The truth is, very few people can make promotion work for them in the way that you're thinking. For instance, I have 40000 twitter followers. I use a service that I pay $18 a month for that adds new people based on key words (about 100 a month, not a lot) and it trims my DM inbox for me and autofollows everyone who follows me. I don't touch it.

What does 40K in Twitter followers buy me? Nothing. I actually tested this by accident. When I was in my ninth month of pregnancy I didn't tweet at all, just a link to a new post, which there were like four total. Then after the baby came, I started tweeting like mad. I compared traffic from twitter for the two months, and I actually had about 740 in my pregnant non-tweeting month and 700 after. My twitter traffic went down. The amount of tweets I do has nothing to do with how well my blog does.

In fact, all of that promotion has very little impact, I'm learning (March I did nothing, and had the highest traffic month in the history of my blog).

But, this post illustrates what you can control. Content. And it's NOT just about quality, it's about getting people excited. A beautifully crafted essay on the Yucatan is dead in the water. A post that gets travel bloggers commenting (like this one) or causes some controversy is one way to create massive traffic.

Big bloggers know this. They also know that they can cause "hype" fatigue, so they alternate their approach. Perhaps they do something insanely useful, then something personal and deep, then something bold and then something that makes everyone comment.

They work their content and their audience. They not only provide quality content, but an experience.

I'm thinking more of really big bloggers like Dooce. She'll pick a fight with her washing machine company. Then she'll get all gooey about her daughters birth. She's not out there writing essays on being a mom. And she's not commenting on blogs, or stumbling or whatever.

It's not what you write, but how. And the passion you had when you sat down and wrote this post comes through. And the topic goes to the core of secret thoughts of your readers. If you did that on every post, you wouldn't ever worry about self promotion again.

Of course, that's easier said than done.

Leigh Shulman


I think your writing and content very much speak for themselves. You and Dan post information and imagery that stands unique in the travel blogging world. So yes,I do believe for those who are saying what isn't being said elsewhere, content can drive itself more so.

> _Data entries_:

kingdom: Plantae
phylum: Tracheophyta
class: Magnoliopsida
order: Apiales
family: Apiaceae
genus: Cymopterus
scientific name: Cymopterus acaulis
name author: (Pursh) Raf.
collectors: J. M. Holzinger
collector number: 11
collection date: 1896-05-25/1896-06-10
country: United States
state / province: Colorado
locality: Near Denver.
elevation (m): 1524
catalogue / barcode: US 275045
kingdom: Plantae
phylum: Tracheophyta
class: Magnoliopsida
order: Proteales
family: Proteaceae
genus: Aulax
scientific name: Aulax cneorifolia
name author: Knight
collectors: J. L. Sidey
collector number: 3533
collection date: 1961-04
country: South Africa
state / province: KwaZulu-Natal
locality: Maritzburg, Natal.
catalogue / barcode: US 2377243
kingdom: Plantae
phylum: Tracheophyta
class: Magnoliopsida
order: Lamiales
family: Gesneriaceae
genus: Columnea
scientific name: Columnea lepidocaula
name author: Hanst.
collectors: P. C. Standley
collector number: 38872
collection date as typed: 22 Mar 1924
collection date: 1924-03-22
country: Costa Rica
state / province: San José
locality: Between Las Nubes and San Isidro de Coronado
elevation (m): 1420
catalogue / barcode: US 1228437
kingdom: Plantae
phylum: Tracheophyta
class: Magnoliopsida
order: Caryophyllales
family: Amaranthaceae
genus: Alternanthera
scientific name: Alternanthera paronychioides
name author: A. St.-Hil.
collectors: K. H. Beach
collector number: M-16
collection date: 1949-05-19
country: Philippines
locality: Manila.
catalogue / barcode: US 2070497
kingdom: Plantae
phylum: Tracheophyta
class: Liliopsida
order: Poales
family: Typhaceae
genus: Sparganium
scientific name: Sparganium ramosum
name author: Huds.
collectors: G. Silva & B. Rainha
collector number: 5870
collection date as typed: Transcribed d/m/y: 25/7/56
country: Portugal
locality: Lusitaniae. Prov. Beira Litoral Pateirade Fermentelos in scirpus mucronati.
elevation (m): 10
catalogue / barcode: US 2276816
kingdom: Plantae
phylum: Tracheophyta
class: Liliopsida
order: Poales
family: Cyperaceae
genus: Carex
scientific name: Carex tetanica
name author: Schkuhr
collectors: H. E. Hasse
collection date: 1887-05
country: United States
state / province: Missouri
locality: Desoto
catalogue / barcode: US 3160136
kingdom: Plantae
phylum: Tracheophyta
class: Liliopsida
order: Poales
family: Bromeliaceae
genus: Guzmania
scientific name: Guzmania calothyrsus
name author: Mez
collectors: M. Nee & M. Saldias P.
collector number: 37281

> _TO DO_:
[A] Can you format the lines of the records from the one containing "locality: Manila." through the end of the records, inclusive, as a Markdown table with columns Number and Record line, leaving out blank lines?
[B] Can you resume the comments on blog promotion and traffic, picking up right after their last sentence?
The text and the records are separate material with no connection to each other.

> _ANSWERS PER TASK_:
[A]
| Number | Record line |
|---|---|
| 1 | locality: Manila. |
| 2 | catalogue / barcode: US 2070497 |
| 3 | kingdom: Plantae |
| 4 | phylum: Tracheophyta |
| 5 | class: Liliopsida |
| 6 | order: Poales |
| 7 | family: Typhaceae |
| 8 | genus: Sparganium |
| 9 | scientific name: Sparganium ramosum |
| 10 | name author: Huds. |
| 11 | collectors: G. Silva & B. Rainha |
| 12 | collector number: 5870 |
| 13 | collection date as typed: Transcribed d/m/y: 25/7/56 |
| 14 | country: Portugal |
| 15 | locality: Lusitaniae. Prov. Beira Litoral Pateirade Fermentelos in scirpus mucronati. |
| 16 | elevation (m): 10 |
| 17 | catalogue / barcode: US 2276816 |
| 18 | kingdom: Plantae |
| 19 | phylum: Tracheophyta |
| 20 | class: Liliopsida |
| 21 | order: Poales |
| 22 | family: Cyperaceae |
| 23 | genus: Carex |
| 24 | scientific name: Carex tetanica |
| 25 | name author: Schkuhr |
| 26 | collectors: H. E. Hasse |
| 27 | collection date: 1887-05 |
| 28 | country: United States |
| 29 | state / province: Missouri |
| 30 | locality: Desoto |
| 31 | catalogue / barcode: US 3160136 |
| 32 | kingdom: Plantae |
| 33 | phylum: Tracheophyta |
| 34 | class: Liliopsida |
| 35 | order: Poales |
| 36 | family: Bromeliaceae |
| 37 | genus: Guzmania |
| 38 | scientific name: Guzmania calothyrsus |
| 39 | name author: Mez |
| 40 | collectors: M. Nee & M. Saldias P. |
| 41 | collector number: 37281 |

[B]
Even so, someone starting to blog, even with such unique content, might have a harder time making headway in the stream of blogs without any marketing at all.

But, there are also many different levels of marketing. In a weird way, our sitting over meat and wine was also marketing. One that is a very new model of marketing. Because after spending time with you, Dan, Aracely, Jason and then also with Craig and Linda Martin, I'm talking about our time together. Then you're commenting and tweeting on our time together.

But I don't think we're doing it with the ultimate goal of marketing ourselves. The immediate goal is to have a discussion and connect with others. The publicity comes far more slowly, but it is also of far better quality if you ask me.

That said, I I will continue to act as if content is king, and continue writing and connecting with people in a way that works for me. Still, I cannot ignore how my hits drastically increase with Twitter, Stumble, Facebook. Or when I guest post places. Or make connections with other bloggers.

It all makes a huge difference in the number of people who come to read my site.

I also wish we could continue chatting. It was a wonderful week here with all of you. In and of itself. Without the marketing, blogging or any of that other stuff.

Leigh Shulman

Hi Christine,

Thanks for the comment.

Dooce -- whom I think is also a fabulous designer and photographer -- can't really be compared to a newish travel blogger today. She was pretty much the first of the mom bloggers. I doubt someone starting out now would have the same success without promotion no matter how talented they may be.

I also have to disagree that if every post was written with passion we wouldn't need promotion.

I have a much larger following now than I did two years ago. When I repost something from early in my travels, it generally gets hundreds of hits. When I first posted, the exact same content had maybe 20 visitors. Or when I remix something from my blog and post it on Matador, suddenly, a post that gets hundreds on my blog, gets thousands on Matador.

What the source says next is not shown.